In the tale of Beauty and the Beast, it seems somehow right, familiar, and fitting that the Beast, for all his ugliness, his sternness, and his capacity to inspire fear, should at the end turn into the Handsome Prince and marry the heroine.
This feeling of rightness is characteristic of the response that fairytales evoke because the stuff from which myth and fairytale are composed is a symbolic portrayal of the values of the collective unconscious psyche of man. They are apparently innocent, yet have a curiously compelling and familiar manner. Beneath many cultural differences which provide the superficial detail of these stories, there lies a bare simplicity of plot and character, for these are portrayals of man's inner psychic experiences, the bare bones of of his subjective life. There is always the same hero, the same beautiful princess, the same stupid giant, the same treasure buried underground. The Beast is always the dark face of the Handsome Prince.
This kind of paradox seems to be an obvious facet of life, and it is acceptable when found in myth or fairytale and also acceptable in other kinds of symbolism, such as many religious themes; however, this quality of duality does not seem to have permeated our modern astrological viewpoint to any degree.
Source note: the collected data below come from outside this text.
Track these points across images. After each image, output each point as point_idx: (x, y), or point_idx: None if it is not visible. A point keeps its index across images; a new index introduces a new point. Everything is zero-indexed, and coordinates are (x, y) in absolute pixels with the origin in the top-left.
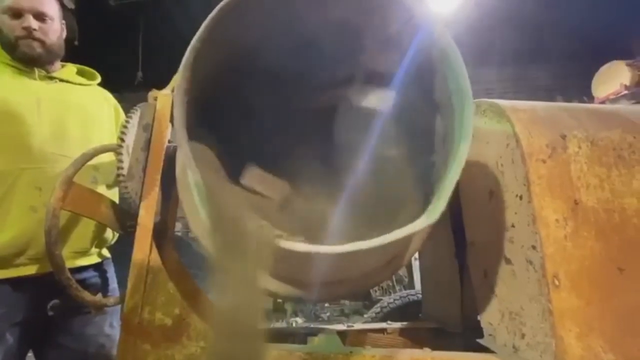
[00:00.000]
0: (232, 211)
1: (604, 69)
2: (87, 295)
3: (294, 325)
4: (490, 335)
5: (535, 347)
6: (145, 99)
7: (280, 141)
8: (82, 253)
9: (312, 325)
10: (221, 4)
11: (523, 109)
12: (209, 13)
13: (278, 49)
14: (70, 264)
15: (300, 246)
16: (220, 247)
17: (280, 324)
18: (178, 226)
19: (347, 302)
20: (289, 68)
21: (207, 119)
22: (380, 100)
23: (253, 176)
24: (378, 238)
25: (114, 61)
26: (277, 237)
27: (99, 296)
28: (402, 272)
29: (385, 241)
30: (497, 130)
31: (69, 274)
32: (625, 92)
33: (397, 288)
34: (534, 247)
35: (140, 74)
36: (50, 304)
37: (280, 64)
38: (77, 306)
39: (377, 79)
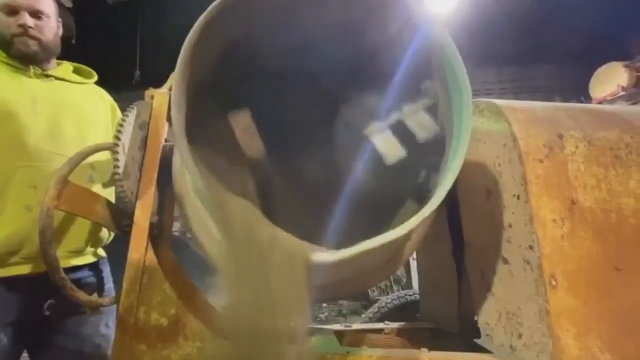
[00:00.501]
0: (253, 226)
1: (601, 70)
2: (82, 295)
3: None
4: (487, 335)
5: (533, 347)
6: (143, 98)
7: (278, 140)
8: (77, 252)
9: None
10: (217, 1)
11: (521, 108)
12: None
13: (278, 49)
14: (65, 263)
15: (331, 256)
16: (244, 261)
17: None
18: (175, 226)
19: (344, 302)
20: (289, 68)
21: (205, 117)
22: (388, 147)
23: (240, 121)
24: (379, 237)
25: (111, 60)
26: (311, 250)
27: (95, 296)
28: (400, 272)
29: (386, 239)
30: (495, 129)
31: (63, 274)
32: (623, 93)
33: (395, 288)
34: (531, 247)
35: (138, 72)
36: (46, 304)
37: (280, 64)
38: (72, 306)
39: (378, 80)
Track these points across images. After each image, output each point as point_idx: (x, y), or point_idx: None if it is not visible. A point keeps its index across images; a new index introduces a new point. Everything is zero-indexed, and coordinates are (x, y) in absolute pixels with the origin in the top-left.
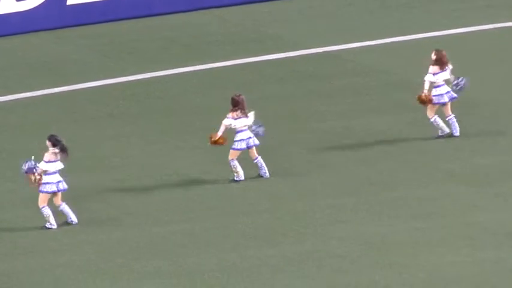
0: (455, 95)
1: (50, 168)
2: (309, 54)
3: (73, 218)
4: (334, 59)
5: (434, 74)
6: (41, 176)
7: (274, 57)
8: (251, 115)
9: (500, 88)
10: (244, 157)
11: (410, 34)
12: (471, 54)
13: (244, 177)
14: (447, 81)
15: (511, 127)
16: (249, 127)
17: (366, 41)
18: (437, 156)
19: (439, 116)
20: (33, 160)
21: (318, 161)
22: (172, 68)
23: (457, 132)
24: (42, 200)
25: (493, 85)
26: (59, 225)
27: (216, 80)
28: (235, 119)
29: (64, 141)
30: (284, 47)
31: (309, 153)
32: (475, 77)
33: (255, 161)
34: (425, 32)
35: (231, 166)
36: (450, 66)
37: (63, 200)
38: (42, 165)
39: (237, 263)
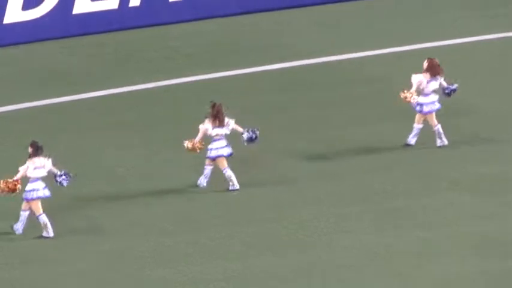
0: (437, 106)
1: (36, 174)
2: (312, 63)
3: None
4: (338, 68)
5: (427, 81)
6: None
7: (277, 67)
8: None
9: (505, 97)
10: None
11: (415, 43)
12: (476, 63)
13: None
14: (436, 91)
15: None
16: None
17: (370, 50)
18: (441, 165)
19: (425, 127)
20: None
21: (322, 170)
22: (177, 77)
23: (441, 143)
24: (36, 207)
25: (498, 94)
26: (62, 235)
27: (220, 89)
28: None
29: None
30: (288, 57)
31: (313, 162)
32: (480, 86)
33: (223, 172)
34: (430, 42)
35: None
36: (441, 78)
37: (50, 207)
38: (23, 170)
39: (241, 272)
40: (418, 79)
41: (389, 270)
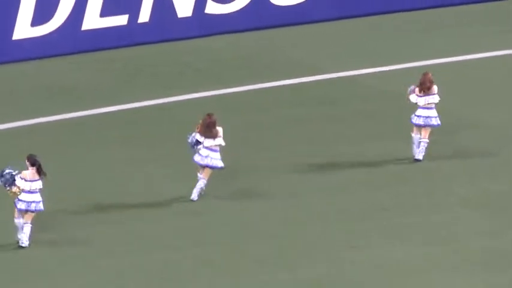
0: (433, 122)
1: (26, 186)
2: (323, 79)
3: (24, 242)
4: (349, 84)
5: (419, 96)
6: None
7: (288, 82)
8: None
9: None
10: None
11: (425, 59)
12: (485, 79)
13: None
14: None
15: None
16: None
17: (381, 66)
18: (450, 181)
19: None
20: (12, 171)
21: (331, 185)
22: (187, 93)
23: (419, 156)
24: (16, 213)
25: (507, 110)
26: (67, 250)
27: (230, 104)
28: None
29: (40, 162)
30: (298, 72)
31: (322, 177)
32: (490, 101)
33: (199, 179)
34: (443, 57)
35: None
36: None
37: (32, 222)
38: (18, 182)
39: None
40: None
41: (399, 286)
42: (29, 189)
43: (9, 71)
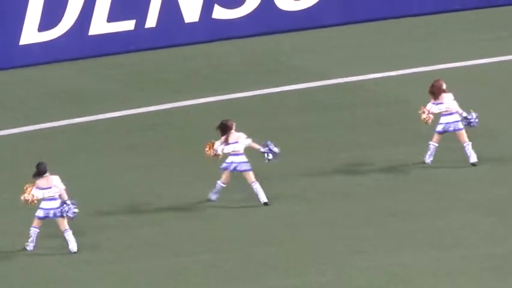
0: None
1: (39, 194)
2: (330, 84)
3: (73, 246)
4: (356, 89)
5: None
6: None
7: (295, 88)
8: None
9: None
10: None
11: (433, 64)
12: (493, 84)
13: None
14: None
15: None
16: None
17: (388, 71)
18: (458, 186)
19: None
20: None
21: (338, 191)
22: (194, 98)
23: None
24: (35, 221)
25: None
26: (77, 255)
27: (237, 110)
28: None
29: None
30: (305, 77)
31: (330, 183)
32: (497, 107)
33: (251, 186)
34: (448, 63)
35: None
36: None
37: (71, 226)
38: (33, 191)
39: None
40: (428, 107)
41: None
42: (42, 196)
43: (16, 76)
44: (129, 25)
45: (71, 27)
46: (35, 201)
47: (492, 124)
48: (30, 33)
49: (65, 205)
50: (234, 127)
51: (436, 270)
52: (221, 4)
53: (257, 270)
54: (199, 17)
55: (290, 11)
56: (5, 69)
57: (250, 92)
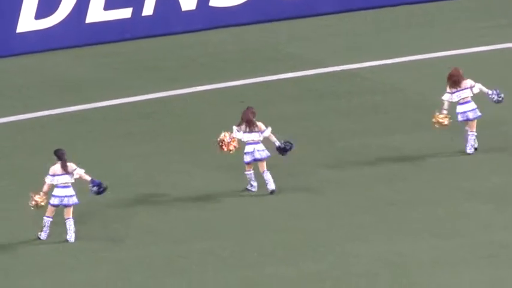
0: (471, 116)
1: (53, 181)
2: (326, 72)
3: (71, 237)
4: (352, 77)
5: (451, 93)
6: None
7: (291, 76)
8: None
9: None
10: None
11: (429, 52)
12: (491, 72)
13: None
14: (465, 99)
15: None
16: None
17: (384, 59)
18: (456, 174)
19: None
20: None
21: (335, 179)
22: (191, 86)
23: (470, 150)
24: (48, 210)
25: (510, 103)
26: (76, 243)
27: (234, 98)
28: (243, 132)
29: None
30: (302, 66)
31: (327, 171)
32: None
33: (262, 174)
34: (444, 51)
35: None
36: (471, 84)
37: (73, 216)
38: (47, 179)
39: (255, 281)
40: (446, 97)
41: (404, 280)
42: (56, 183)
43: (13, 64)
44: (126, 13)
45: (68, 15)
46: (43, 203)
47: (491, 113)
48: (27, 21)
49: (91, 185)
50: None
51: (434, 258)
52: None
53: (254, 258)
54: (196, 5)
55: None
56: (2, 58)
57: (247, 80)
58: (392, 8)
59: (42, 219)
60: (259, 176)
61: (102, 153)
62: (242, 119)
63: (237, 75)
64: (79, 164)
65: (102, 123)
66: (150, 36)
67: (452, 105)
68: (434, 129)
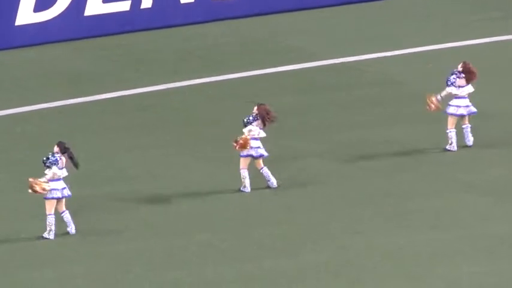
0: (474, 110)
1: (59, 173)
2: (326, 65)
3: (72, 228)
4: (352, 70)
5: (459, 87)
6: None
7: (291, 68)
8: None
9: None
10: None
11: (428, 45)
12: (487, 65)
13: (253, 188)
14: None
15: None
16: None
17: (383, 51)
18: (454, 167)
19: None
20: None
21: (334, 172)
22: (189, 79)
23: (470, 142)
24: (50, 207)
25: (510, 96)
26: (76, 236)
27: (233, 91)
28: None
29: (71, 150)
30: (301, 58)
31: (326, 163)
32: (492, 88)
33: (261, 171)
34: (443, 43)
35: (240, 175)
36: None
37: (67, 208)
38: (54, 170)
39: (255, 273)
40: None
41: (402, 272)
42: (60, 175)
43: (12, 56)
44: (124, 5)
45: (67, 8)
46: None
47: (486, 105)
48: (26, 14)
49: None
50: None
51: (432, 251)
52: None
53: (253, 250)
54: None
55: None
56: (1, 50)
57: (245, 73)
58: (390, 0)
59: (46, 218)
60: (255, 173)
61: (101, 145)
62: (259, 115)
63: (236, 68)
64: (78, 157)
65: (101, 116)
66: (149, 29)
67: (446, 98)
68: (434, 122)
Most maligned of all astrological symbols is Saturn, whose face as the Beast is well recognized but whose alternative face as the Handsome Prince is not often considered; however, without both of these, the symbol cannot communicate it's meaning, and the interpretation has only a flat and two-dimensional value for the individual.
Saturn symbolizes a psychic process as well as a quality or kind of experience. He is not merely a representative of pain, restriction, and discipline; he is also a symbol of the psychic process, natural to all human beings, by which an individual may utilize the experiences of pain, restriction, and discipline as a means for greater consciousness and fulfillment.